Au lendemain de la démission surprise de Sébastien Lecornu et de la faillite de son gouvernement, la crise politique française demeure aiguë. Emmanuel Macron a chargé le Premier ministre démissionnaire de mener des négociations cruciales jusqu’à mercredi 8 octobre au soir, alors que les appels à une élection présidentielle anticipée commencent à émerger, notamment de la part d’Edouard Philippe, ancien Premier ministre, rapporte TopTribune.
Appel à la démission
« Il me semble qu’il s’honorerait s’il nommait un Premier ministre avec pour fonction d’exécuter les affaires courantes et de construire un budget et de le faire adopter », a déclaré Edouard Philippe concernant Emmanuel Macron.
Il a ajouté : « il (Emmanuel Macron) annonce qu’il organise une élection présidentielle anticipée. C’est-à-dire qu’il part immédiatement après que le budget a été adopté », a-t-il soutenu sur RTL.
Si Emmanuel Macron devait quitter ses fonctions, l’organisation d’une nouvelle élection se poserait, surtout avec les élections municipales prévues les 15 et 22 mars 2026. Quelle serait alors la date retenue pour cette éventuelle élection présidentielle anticipée ?
Entre 20 et 35 jours
La possibilité d’une élection présidentielle anticipée peut survenir dans plusieurs scénarios : démission, destitution, décès ou empêchement du Président. Selon Mathilde Philip-Gay, professeure de droit constitutionnel à l’université Lyon Jean Moulin, « la première possibilité pour qu’une élection anticipée survienne, c’est la démission d’Emmanuel Macron. Dans ce cas, il y a d’abord l’intérim qui est effectué par le président du Sénat ». Ensuite, les électeurs sont convoqués sans délai par décret, conformément à l’article 1 bis de la loi n°62 relative à l’élection du président de la République au suffrage universel.
L’article 7 de la Constitution impose un délai pour organiser une nouvelle élection : entre 20 et 35 jours.
En cas de vacance ou lorsque l’empêchement est déclaré définitif par le Conseil constitutionnel, le scrutin pour l’élection du nouveau Président a lieu, sauf cas de force majeure constaté par le Conseil constitutionnel, vingt jours au moins et trente-cinq jours au plus après l’ouverture de la vacance ou la déclaration du caractère définitif de l’empêchement.

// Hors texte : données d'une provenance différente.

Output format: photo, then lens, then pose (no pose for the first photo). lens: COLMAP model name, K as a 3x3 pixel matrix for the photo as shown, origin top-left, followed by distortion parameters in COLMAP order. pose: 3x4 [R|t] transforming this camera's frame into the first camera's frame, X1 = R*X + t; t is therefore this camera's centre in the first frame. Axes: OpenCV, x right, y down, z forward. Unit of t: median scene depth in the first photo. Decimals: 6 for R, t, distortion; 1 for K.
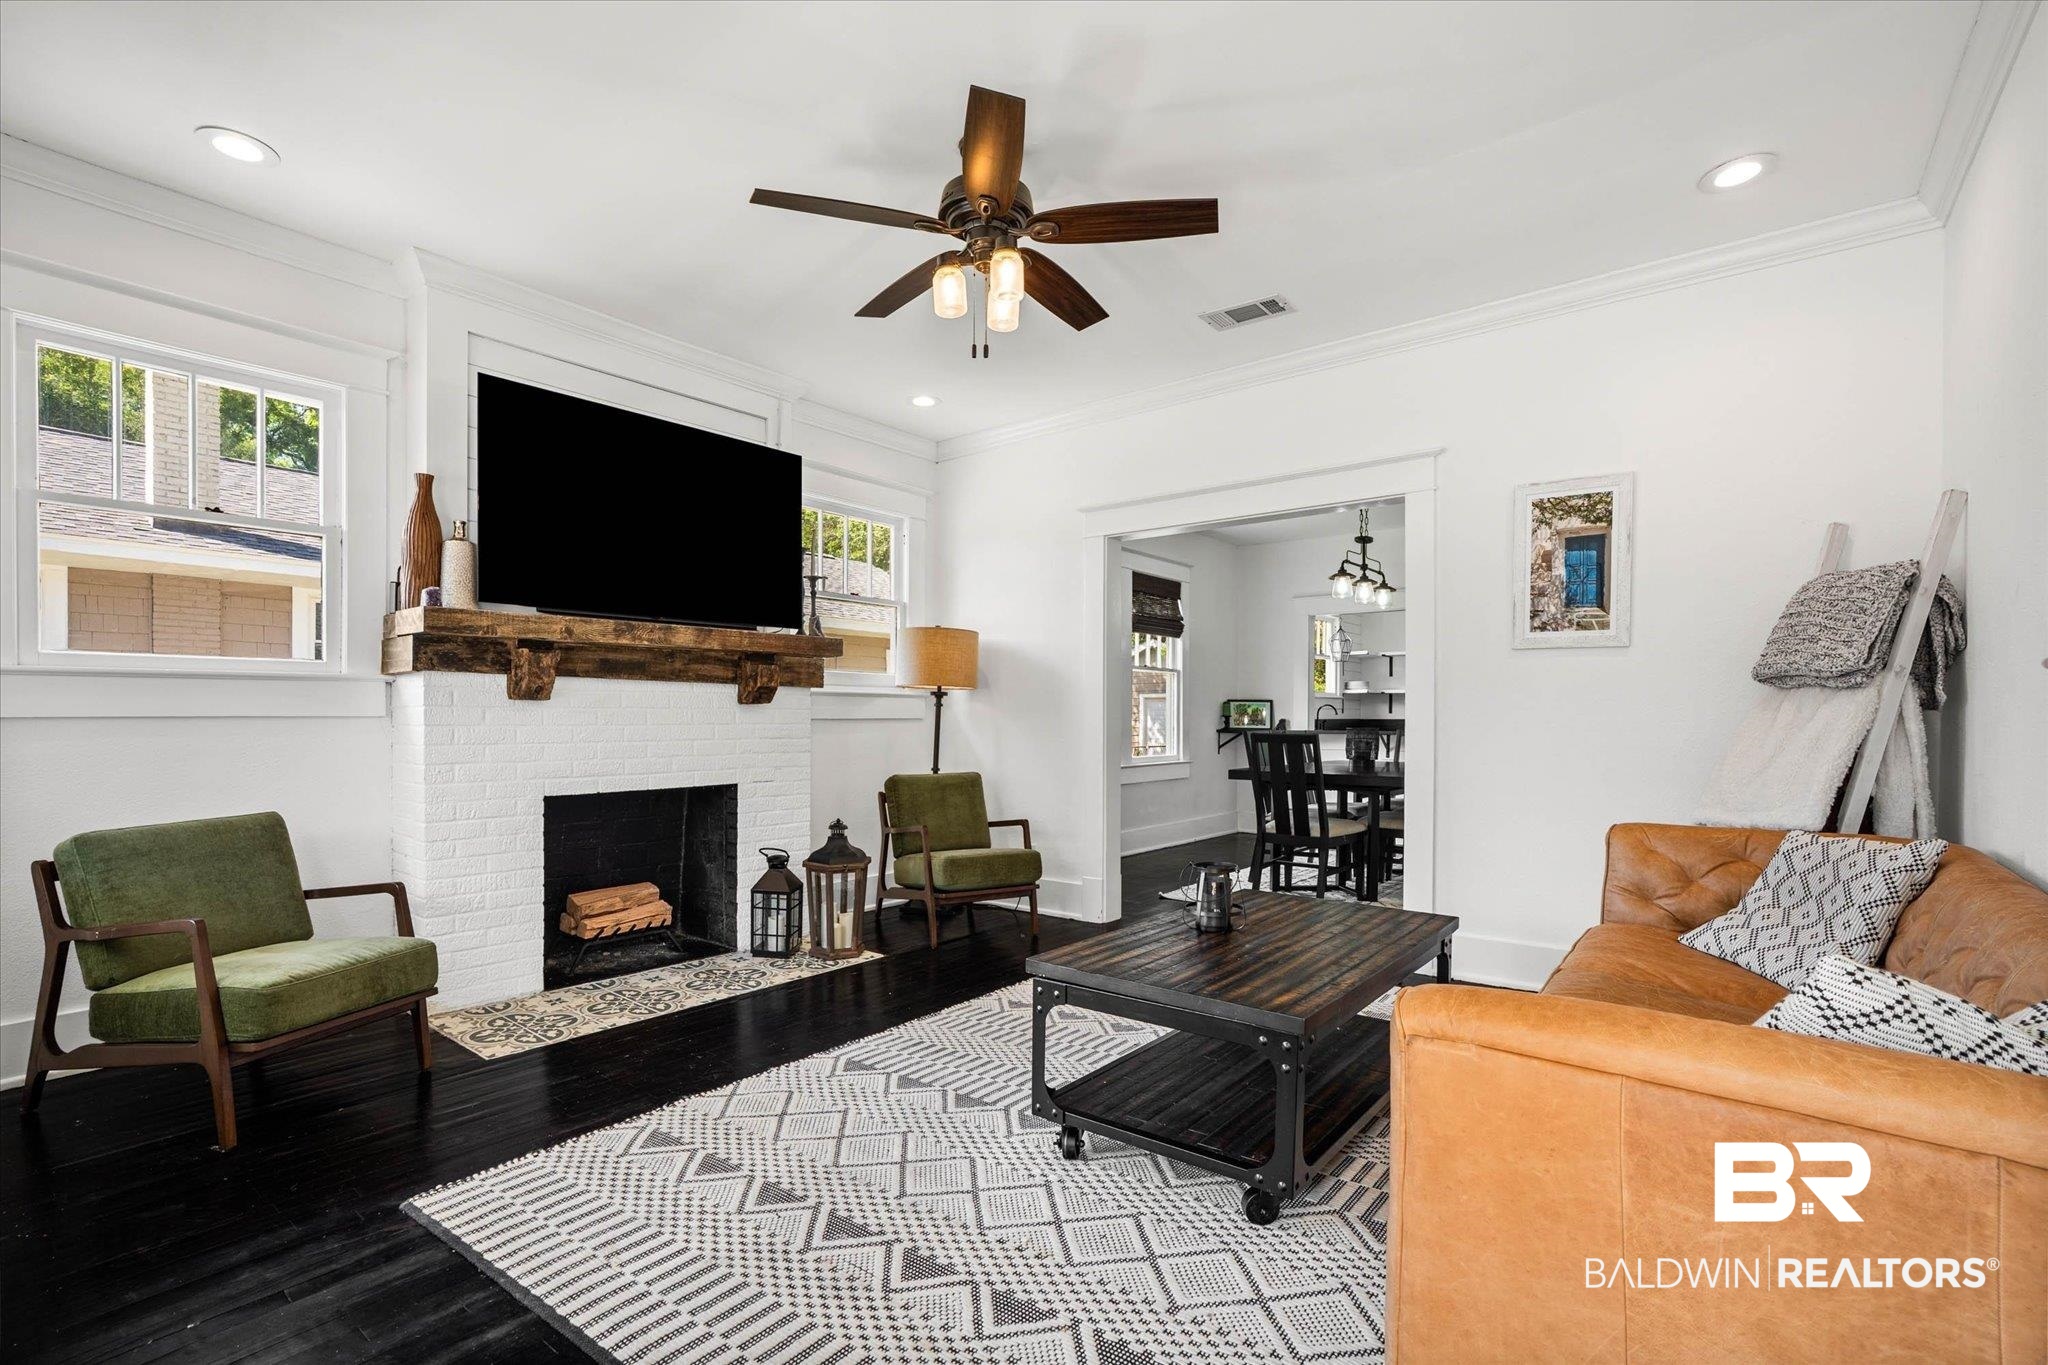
lens RADIAL K [[931.2, 0, 1037.5], [0, 931.2, 726.0], [0, 0, 1]] dist [-0.015197, 0.003227]
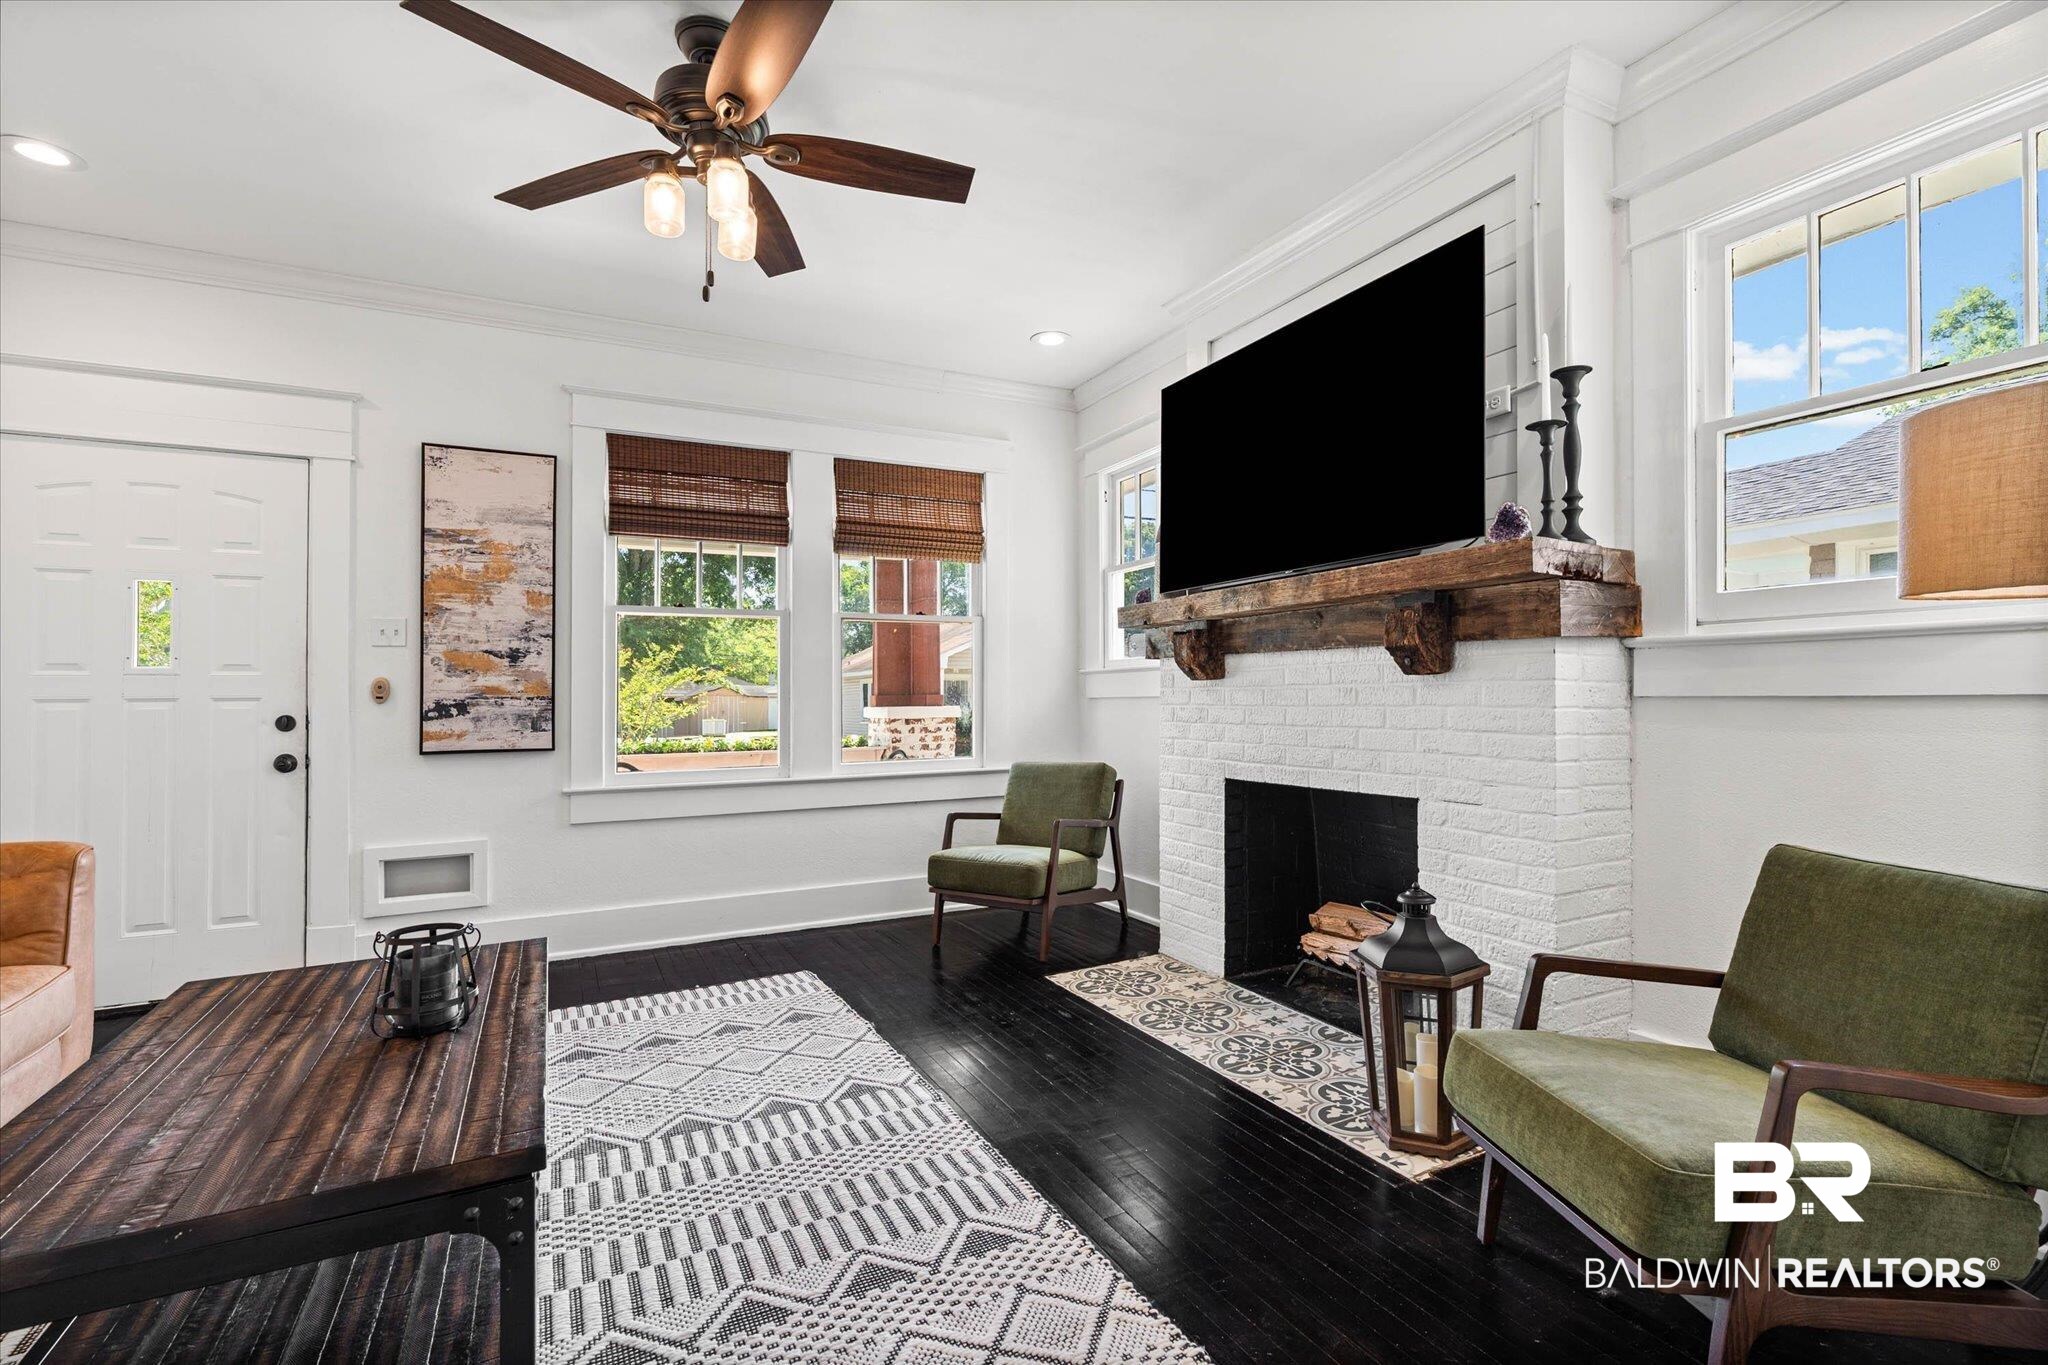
lens RADIAL K [[931.2, 0, 1021.2], [0, 931.2, 680.3], [0, 0, 1]] dist [-0.015197, 0.003227]
pose [[-0.421356, -0.017231, -0.906732, 0.407878], [-0.002730, 0.999839, -0.017732, -0.008400], [0.906891, -0.004996, -0.421335, 1.115510]]
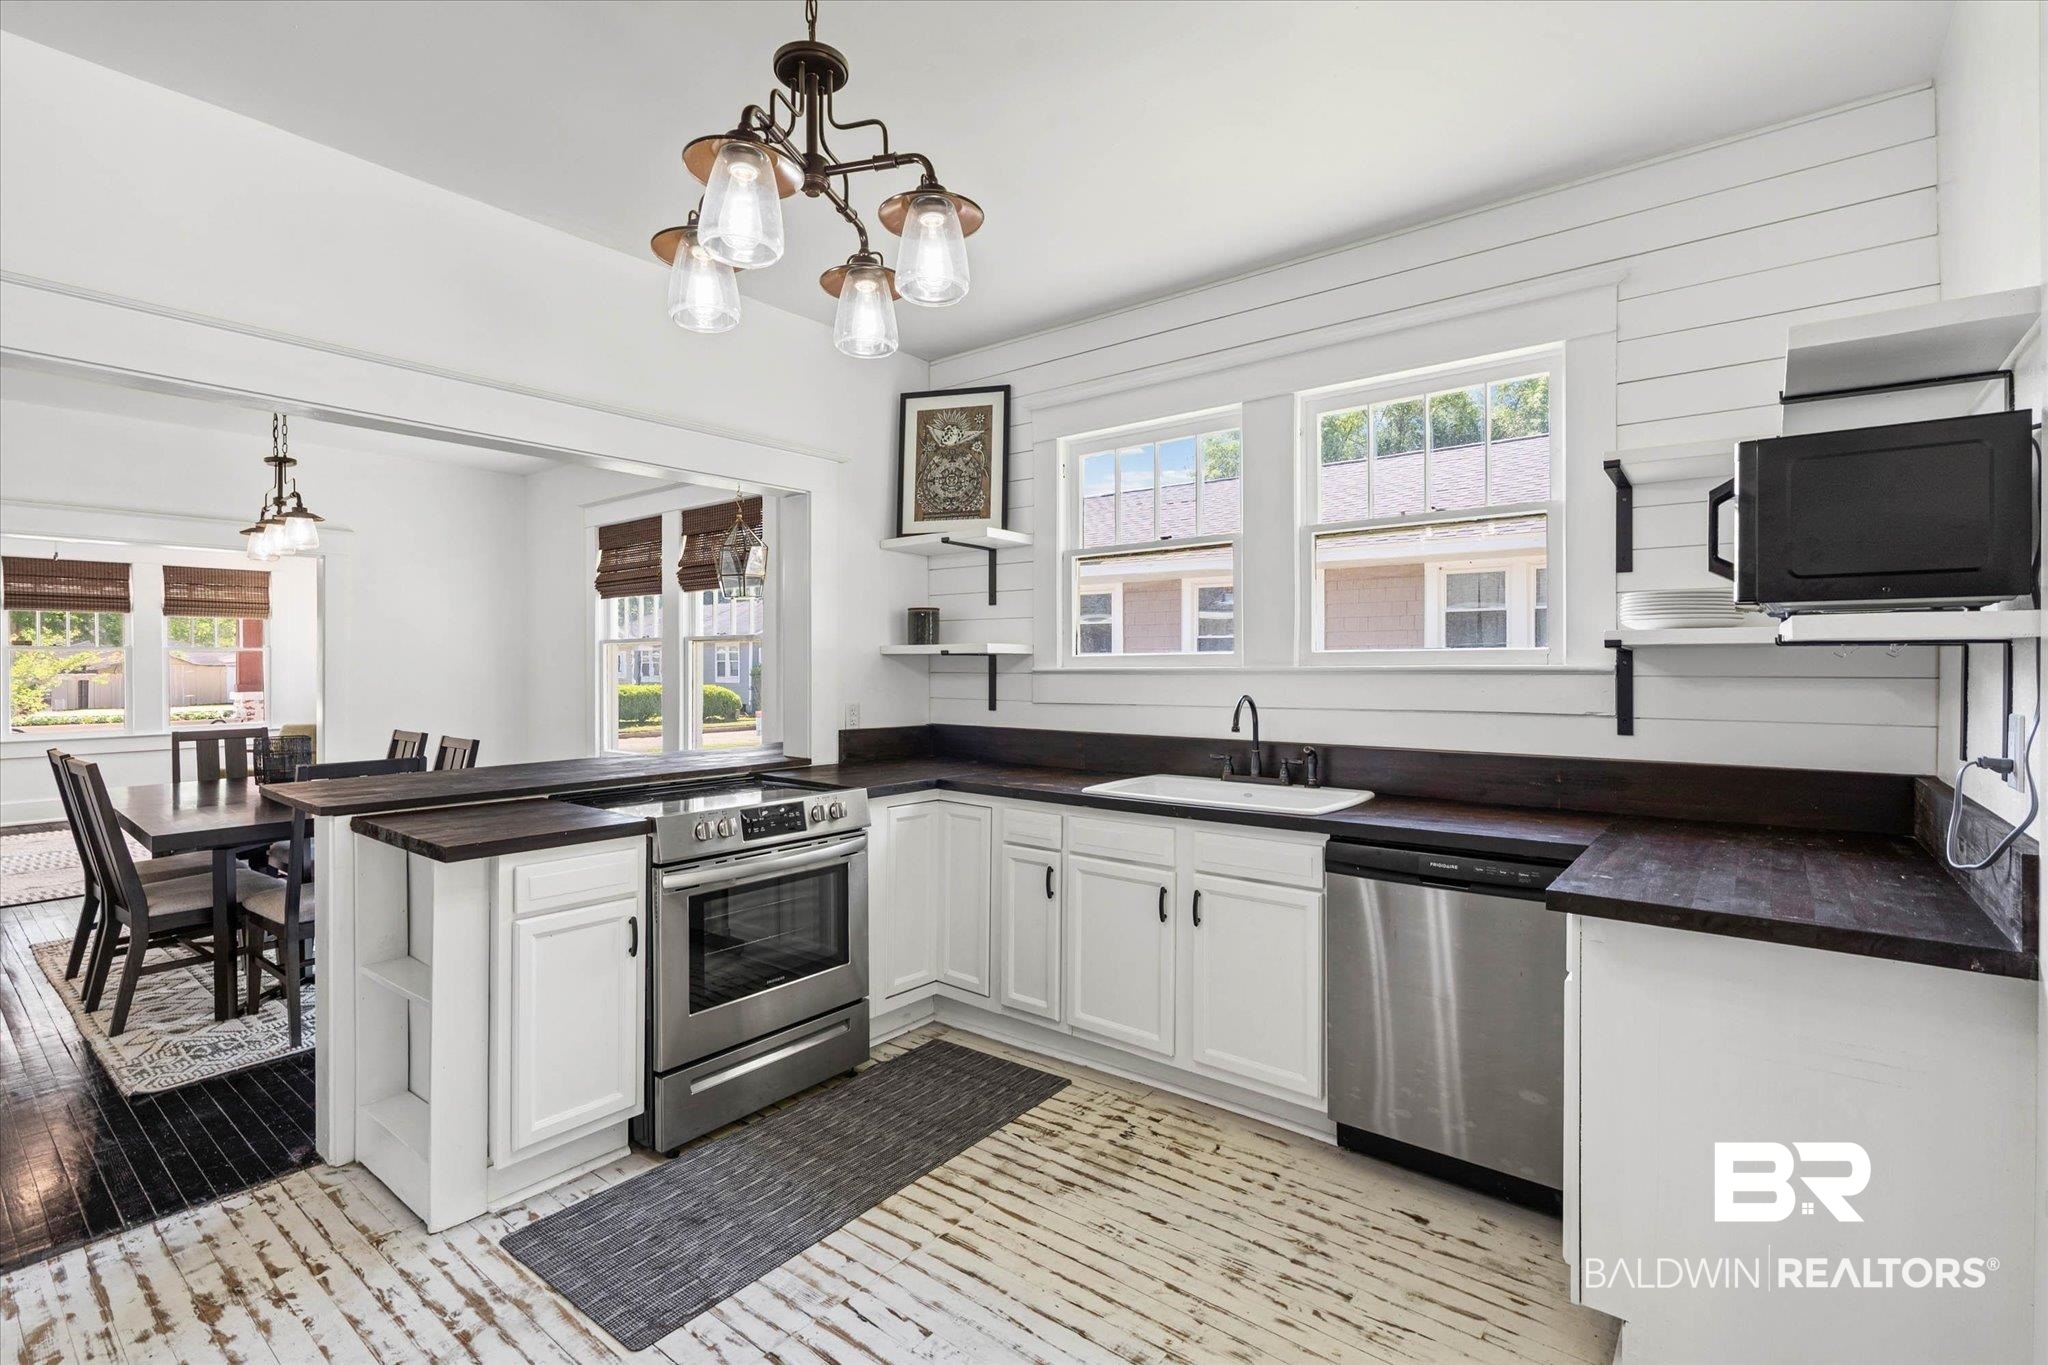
lens RADIAL K [[931.2, 0, 1021.0], [0, 931.2, 664.9], [0, 0, 1]] dist [-0.015197, 0.003227]
pose [[-0.003328, -0.000450, -0.999994, 1.644411], [-0.007951, 0.999968, -0.000424, -0.086216], [0.999963, 0.007949, -0.003332, 2.468269]]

« Dans le contexte actuel, cela serait plutôt 40 jours, le temps qu’Emmanuel Macron annonce sa démission. Ce qui nous emmène, si jamais le Président indique sa décision dans la semaine, à un premier tour vers la mi-novembre », estime la constitutionnaliste.
Le troisième mardi précédant le premier tour
Dans les deux cas d’élection présidentielle anticipée sous la Ve République (démission de Charles de Gaulle et décès de Georges Pompidou), il a été convenu que le décret de convocation aux élections précisait le jour de dépôt des candidatures.
Les 500 parrainages nécessaires à la validation d’une candidature doivent être soumis au plus tard le troisième mardi précédant le premier tour à dix-huit heures, impliquant ainsi une campagne électorale accélérée pour les candidats.
Calendrier électoral bouleversé
Une élection présidentielle anticipée ne signifie pas nécessairement des élections législatives, qui ne sont pas obligatoires. « Il est évident que le nouveau chef d’État fraîchement élu provoquerait une dissolution, car gouverner avec une telle majorité serait impossible. Cela impliquerait des élections législatives, suivies des élections municipales en mars prochain », analyse la spécialiste, signalant un calendrier oisif pour toutes ces campagnes politiques.
Une option pourrait consister en une annonce d’une démission différée d’Emmanuel Macron, selon Mathilde Philip-Gay :
Il pourrait dire : je démissionnerai fin janvier pour permettre la bonne tenue des élections municipales, cela serait possible. Une démission différée pour avoir le statut d’un François Hollande en fin de mandat, en somme, qui avait annoncé bien avant la fin de son mandat qu’il ne se représenterait pas.
Un référendum ?
Autre possibilité pour le Président : nommer un Premier ministre relativement inconnu, à l’image de Jean Castex en 2020. « Mais il pourrait faire voter un budget de consensus », précise-t-elle. Cependant, elle anticipe une stratégie de communication proactive de la part du chef de l’Etat, par exemple par le biais d’un référendum, afin de gagner du temps sur une loi. Le risque d’un « non » est toutefois présent. « Il pourrait démissionner après l’échec de ce référendum, comme l’avait fait Charles de Gaulle en 1969. Mais rien ne l’oblige dans la Constitution, et l’époque n’est plus la même », conclut la professeure de droit constitutionnel, notant que la situation politique actuelle est difficile à prévoir.